• [Consigne]
Reproduis à l'identique les lignes en partant de celle qui contient « habitat: Forest along river » et en allant jusqu'à celle qui contient « collector number: 26098 », ces deux lignes comprises.

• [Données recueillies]
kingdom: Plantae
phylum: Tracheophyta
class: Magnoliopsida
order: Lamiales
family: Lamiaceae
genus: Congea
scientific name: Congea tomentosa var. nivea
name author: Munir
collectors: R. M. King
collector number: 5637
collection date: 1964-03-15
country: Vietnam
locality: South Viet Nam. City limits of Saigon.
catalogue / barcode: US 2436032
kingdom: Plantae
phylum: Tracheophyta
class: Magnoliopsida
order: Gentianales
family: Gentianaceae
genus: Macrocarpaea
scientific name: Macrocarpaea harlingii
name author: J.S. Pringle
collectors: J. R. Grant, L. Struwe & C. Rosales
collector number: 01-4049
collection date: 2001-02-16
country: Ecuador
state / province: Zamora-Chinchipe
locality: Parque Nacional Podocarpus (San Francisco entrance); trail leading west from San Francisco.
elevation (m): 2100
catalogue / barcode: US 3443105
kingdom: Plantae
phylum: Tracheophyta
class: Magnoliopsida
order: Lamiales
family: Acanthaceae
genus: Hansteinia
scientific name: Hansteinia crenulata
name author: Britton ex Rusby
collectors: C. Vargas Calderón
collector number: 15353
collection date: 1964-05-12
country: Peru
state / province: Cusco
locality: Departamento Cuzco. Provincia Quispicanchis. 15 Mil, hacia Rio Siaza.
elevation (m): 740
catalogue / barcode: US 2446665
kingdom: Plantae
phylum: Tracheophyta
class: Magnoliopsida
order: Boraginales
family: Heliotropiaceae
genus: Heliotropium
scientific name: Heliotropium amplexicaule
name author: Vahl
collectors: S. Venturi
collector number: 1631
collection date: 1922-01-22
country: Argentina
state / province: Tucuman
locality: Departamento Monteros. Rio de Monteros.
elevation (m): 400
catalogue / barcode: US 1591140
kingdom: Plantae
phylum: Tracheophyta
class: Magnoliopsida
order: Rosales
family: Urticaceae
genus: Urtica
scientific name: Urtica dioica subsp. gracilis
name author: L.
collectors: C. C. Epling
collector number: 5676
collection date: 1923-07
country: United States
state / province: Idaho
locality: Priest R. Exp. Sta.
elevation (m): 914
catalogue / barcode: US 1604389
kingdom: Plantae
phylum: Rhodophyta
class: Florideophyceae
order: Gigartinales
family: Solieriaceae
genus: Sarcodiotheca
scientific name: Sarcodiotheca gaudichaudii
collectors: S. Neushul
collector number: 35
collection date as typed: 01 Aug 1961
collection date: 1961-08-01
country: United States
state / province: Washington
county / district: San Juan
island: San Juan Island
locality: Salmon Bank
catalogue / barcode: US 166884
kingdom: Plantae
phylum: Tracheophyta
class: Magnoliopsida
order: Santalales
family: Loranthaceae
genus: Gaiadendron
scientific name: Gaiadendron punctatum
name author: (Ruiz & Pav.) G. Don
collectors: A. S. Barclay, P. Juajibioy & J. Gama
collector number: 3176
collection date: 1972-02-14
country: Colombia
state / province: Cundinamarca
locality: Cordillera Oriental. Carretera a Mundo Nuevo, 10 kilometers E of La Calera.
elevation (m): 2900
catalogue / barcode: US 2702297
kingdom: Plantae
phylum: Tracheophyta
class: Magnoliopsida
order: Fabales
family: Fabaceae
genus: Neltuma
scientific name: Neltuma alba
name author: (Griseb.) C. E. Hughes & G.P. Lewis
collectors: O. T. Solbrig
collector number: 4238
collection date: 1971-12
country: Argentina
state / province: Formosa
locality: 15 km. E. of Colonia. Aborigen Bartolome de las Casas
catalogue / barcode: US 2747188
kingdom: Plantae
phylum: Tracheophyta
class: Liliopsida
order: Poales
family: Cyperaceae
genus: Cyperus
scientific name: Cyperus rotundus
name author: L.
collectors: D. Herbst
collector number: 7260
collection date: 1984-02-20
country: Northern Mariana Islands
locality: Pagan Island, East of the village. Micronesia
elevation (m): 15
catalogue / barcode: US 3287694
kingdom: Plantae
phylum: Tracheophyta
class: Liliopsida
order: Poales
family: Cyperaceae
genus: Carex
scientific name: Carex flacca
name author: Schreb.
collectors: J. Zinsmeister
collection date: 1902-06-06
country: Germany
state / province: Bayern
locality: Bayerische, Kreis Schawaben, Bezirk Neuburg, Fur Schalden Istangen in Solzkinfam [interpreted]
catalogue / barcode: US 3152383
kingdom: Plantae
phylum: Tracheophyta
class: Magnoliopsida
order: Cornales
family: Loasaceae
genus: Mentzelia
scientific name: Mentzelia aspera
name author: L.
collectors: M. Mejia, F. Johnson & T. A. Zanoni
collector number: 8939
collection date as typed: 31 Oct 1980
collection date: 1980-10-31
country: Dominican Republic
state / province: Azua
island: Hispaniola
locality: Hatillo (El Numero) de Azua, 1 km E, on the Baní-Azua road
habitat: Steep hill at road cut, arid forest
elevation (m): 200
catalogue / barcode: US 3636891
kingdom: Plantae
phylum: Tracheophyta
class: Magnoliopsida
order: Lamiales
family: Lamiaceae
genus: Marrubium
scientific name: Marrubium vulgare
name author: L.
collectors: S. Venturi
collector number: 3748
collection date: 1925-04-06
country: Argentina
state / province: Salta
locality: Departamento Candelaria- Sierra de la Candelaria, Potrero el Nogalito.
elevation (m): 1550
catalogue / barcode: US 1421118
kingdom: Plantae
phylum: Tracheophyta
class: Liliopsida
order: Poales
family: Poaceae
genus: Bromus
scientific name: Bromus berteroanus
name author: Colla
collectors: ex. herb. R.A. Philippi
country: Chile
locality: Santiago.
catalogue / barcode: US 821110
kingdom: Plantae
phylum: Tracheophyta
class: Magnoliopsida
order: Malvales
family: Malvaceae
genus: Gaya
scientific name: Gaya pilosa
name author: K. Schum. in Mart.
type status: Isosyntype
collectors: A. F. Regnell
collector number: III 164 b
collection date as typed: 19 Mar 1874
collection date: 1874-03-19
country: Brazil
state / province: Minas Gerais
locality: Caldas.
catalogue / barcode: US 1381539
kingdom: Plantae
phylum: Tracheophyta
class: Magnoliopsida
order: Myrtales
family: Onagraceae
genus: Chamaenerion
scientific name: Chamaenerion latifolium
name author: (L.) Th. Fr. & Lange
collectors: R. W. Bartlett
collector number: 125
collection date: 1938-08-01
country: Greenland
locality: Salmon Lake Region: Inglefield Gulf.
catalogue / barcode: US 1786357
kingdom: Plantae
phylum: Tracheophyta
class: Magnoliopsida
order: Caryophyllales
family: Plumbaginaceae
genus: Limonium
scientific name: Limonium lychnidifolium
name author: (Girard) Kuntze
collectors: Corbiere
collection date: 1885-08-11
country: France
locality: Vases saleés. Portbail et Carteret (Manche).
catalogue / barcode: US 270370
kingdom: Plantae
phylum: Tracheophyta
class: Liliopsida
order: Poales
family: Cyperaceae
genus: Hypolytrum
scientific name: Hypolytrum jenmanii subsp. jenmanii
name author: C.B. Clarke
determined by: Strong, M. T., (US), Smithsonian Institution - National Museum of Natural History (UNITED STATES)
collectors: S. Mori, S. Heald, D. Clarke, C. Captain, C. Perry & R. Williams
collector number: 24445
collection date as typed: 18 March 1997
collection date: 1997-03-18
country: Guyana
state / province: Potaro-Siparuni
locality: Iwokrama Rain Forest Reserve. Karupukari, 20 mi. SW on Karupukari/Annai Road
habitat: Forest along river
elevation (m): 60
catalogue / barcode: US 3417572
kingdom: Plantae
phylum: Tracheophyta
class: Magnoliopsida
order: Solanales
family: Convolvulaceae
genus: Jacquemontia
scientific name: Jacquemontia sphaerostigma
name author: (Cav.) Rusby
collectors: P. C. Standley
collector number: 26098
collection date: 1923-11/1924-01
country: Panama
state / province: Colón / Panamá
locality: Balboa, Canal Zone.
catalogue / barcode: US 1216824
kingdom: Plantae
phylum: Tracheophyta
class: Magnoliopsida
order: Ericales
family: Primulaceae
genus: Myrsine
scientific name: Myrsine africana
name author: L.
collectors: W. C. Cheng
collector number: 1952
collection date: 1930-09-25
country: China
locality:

• [Voici le résultat]
habitat: Forest along river
elevation (m): 60
catalogue / barcode: US 3417572
kingdom: Plantae
phylum: Tracheophyta
class: Magnoliopsida
order: Solanales
family: Convolvulaceae
genus: Jacquemontia
scientific name: Jacquemontia sphaerostigma
name author: (Cav.) Rusby
collectors: P. C. Standley
collector number: 26098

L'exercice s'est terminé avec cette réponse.